At first, it seemed easy to forget about the iron boxes behind his heart and between his ribs, the ones full of memories and guilt and grief.
But after a while, Kakashi suddenly realised that they pressed more powerfully than ever on his heart, strangling his heartbeat and threatening to suffocate him.
He shuddered and pulled Iruka-sensei in more tightly.
The one shudder became more shudders.

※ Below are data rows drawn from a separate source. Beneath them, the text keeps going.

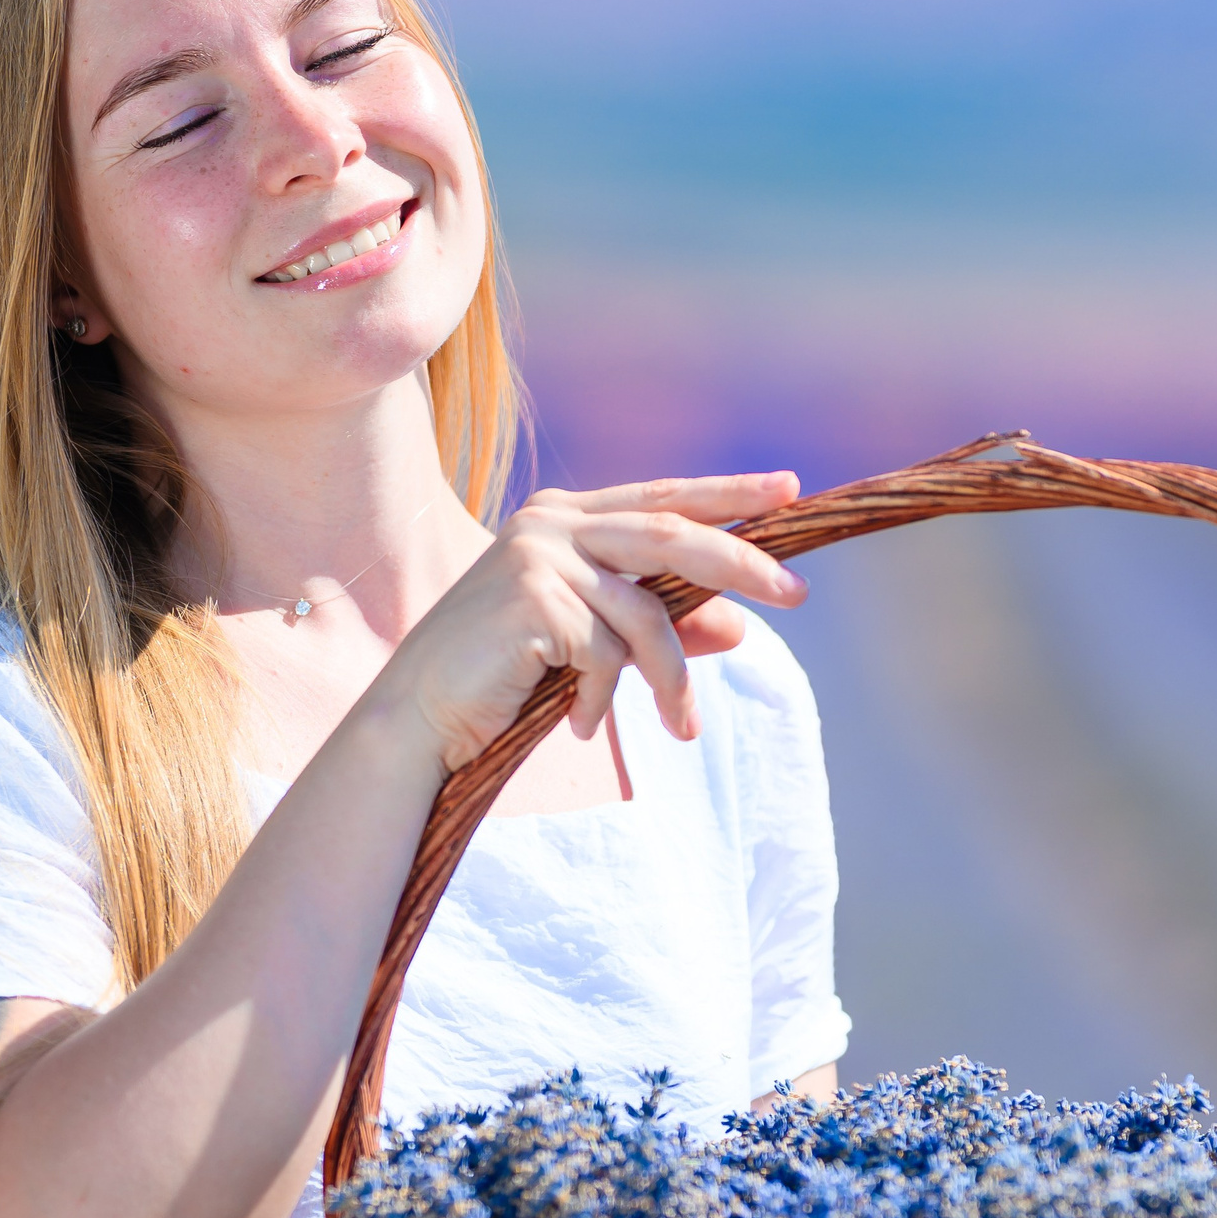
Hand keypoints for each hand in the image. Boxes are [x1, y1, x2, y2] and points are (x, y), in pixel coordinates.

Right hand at [379, 470, 807, 769]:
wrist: (419, 716)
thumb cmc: (503, 679)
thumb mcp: (593, 648)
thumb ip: (661, 627)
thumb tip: (739, 625)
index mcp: (563, 517)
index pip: (662, 497)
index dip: (727, 493)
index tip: (790, 490)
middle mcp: (550, 523)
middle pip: (670, 534)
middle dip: (741, 563)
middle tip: (796, 593)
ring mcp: (538, 556)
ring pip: (646, 614)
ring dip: (672, 679)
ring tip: (680, 727)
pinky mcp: (532, 600)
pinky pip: (606, 656)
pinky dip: (603, 699)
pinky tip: (578, 724)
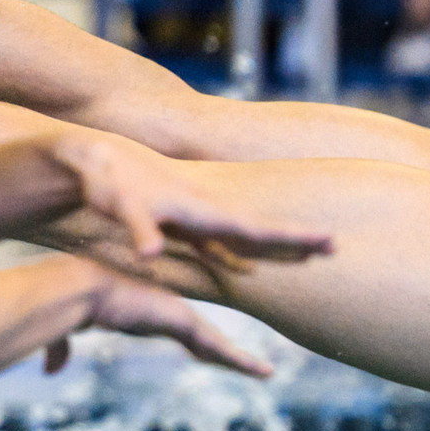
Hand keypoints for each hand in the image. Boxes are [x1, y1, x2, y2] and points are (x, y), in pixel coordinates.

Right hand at [43, 274, 275, 378]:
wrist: (75, 289)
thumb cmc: (68, 305)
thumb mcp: (67, 331)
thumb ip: (61, 349)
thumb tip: (50, 370)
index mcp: (143, 311)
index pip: (174, 330)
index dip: (191, 342)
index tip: (203, 353)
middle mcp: (165, 310)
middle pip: (200, 337)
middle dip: (221, 351)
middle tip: (243, 362)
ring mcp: (177, 315)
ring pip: (216, 344)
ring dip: (240, 360)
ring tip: (265, 373)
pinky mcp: (184, 322)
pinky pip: (220, 348)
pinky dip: (243, 361)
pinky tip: (265, 373)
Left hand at [52, 131, 332, 267]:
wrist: (94, 158)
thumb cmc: (108, 184)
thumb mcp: (124, 207)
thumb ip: (142, 230)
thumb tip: (152, 255)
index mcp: (204, 210)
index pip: (257, 229)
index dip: (293, 237)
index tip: (329, 240)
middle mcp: (207, 210)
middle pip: (261, 229)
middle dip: (298, 238)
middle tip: (335, 246)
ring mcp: (196, 215)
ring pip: (243, 235)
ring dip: (273, 246)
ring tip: (305, 256)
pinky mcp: (181, 222)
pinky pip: (218, 243)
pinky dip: (237, 256)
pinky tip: (245, 271)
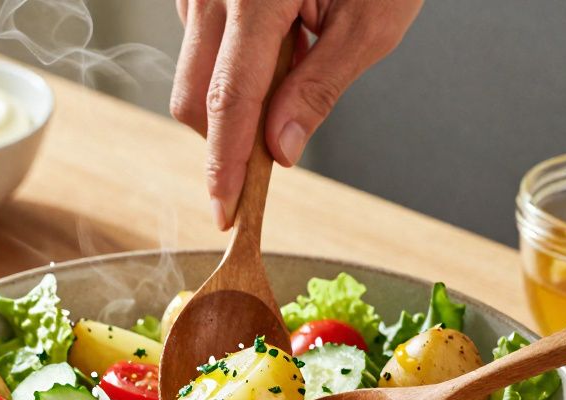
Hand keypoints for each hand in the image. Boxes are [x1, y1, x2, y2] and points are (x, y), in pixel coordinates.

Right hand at [170, 0, 421, 228]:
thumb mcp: (371, 21)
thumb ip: (320, 87)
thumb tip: (282, 150)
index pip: (229, 101)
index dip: (225, 165)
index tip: (226, 211)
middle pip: (193, 97)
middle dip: (226, 136)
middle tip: (280, 136)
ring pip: (194, 71)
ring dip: (235, 91)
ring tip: (297, 50)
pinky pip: (199, 40)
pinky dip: (231, 59)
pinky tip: (277, 31)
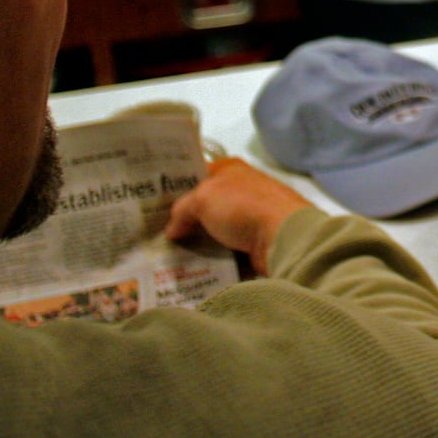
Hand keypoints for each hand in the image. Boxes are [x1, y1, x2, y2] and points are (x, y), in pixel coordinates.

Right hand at [164, 158, 313, 276]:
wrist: (283, 236)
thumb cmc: (242, 206)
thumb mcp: (203, 199)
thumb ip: (182, 209)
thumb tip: (172, 230)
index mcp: (230, 169)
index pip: (198, 173)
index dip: (177, 187)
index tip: (154, 205)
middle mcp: (242, 189)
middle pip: (206, 204)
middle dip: (186, 219)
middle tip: (158, 235)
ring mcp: (251, 215)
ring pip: (216, 229)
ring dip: (199, 242)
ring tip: (171, 256)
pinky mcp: (257, 241)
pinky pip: (228, 248)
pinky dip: (215, 257)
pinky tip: (194, 267)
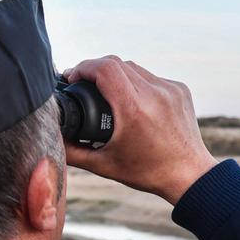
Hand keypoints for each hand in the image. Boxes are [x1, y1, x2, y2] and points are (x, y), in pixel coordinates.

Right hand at [62, 56, 216, 204]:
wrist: (189, 175)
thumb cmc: (147, 172)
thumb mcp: (104, 165)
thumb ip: (73, 151)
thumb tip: (50, 137)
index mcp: (134, 109)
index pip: (104, 68)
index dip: (83, 67)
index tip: (72, 77)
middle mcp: (154, 93)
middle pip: (116, 63)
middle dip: (96, 69)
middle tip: (84, 84)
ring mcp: (170, 89)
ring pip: (134, 68)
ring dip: (117, 75)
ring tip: (107, 92)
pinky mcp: (180, 89)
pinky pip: (151, 76)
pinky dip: (137, 83)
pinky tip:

And the shudders broke over him like waves of a tsunami, uncontrollable and unstoppable.
He felt his eye pricking with tears.
He squeezed it tightly closed and focused on breathing.
Iruka-sensei held him close, carding gentle fingers through Kakashi's hair, holding him through wave after wave of terrible, blinding grief.
This wasn't what he wanted at all.
But Iruka-sensei only held him as he kept back the tears but couldn't stop the shuddering, murmuring meaningless words only for the sound of them in the room, not seeking to silence Kakashi nor coaxing him to actually weep.
It was just as well. Kakashi couldn't remember how to cry.
Iruka-sensei was just there, holding Kakashi as Kakashi desperately tried to shove the iron boxes closed and back behind his heart and between his ribs.
And slowly, in aching seconds and bleeding minutes, the boxes began to descend back into his darkness and the shudders began to slow.
"Sorry," Kakashi whispered hoarsely when he thought he had finally gotten himself under control.
"There's nothing to be sorry for," Iruka-sensei said gently, but in a way that invited no argument. "Do you feel a little bit better?"
Kakashi hesitated, unsure of whether he felt better or worse.
"Maybe," he hedged.
"Okay," Iruka-sensei said, tugging Kakashi into a tighter embrace. "I'll key you into my barriers tomorrow so you don't have to pick them next time. For now, do you want water, or sleep?"
Iruka-sensei neither asked for Kakashi's permission or for his interest in being keyed to the wards, Kakashi noted. He simply assumed that Kakashi would be back.
Kakashi swore to himself that he wouldn't.
"Just sleep," he said, unwilling to let go of Iruka-sensei's clothes that he clutched like a lifeline. "Thank you."
"Of course," Iruka-sensei said, sounding surprised at the thanks. "I'll be right here. You're safe now."
And Kakashi buried his face against Iruka-sensei's chest, and Iruka-sensei buried his nose in Kakashi's hair. And for the first time, perhaps in his life, Kakashi felt like although he might be a failure, he would be okay.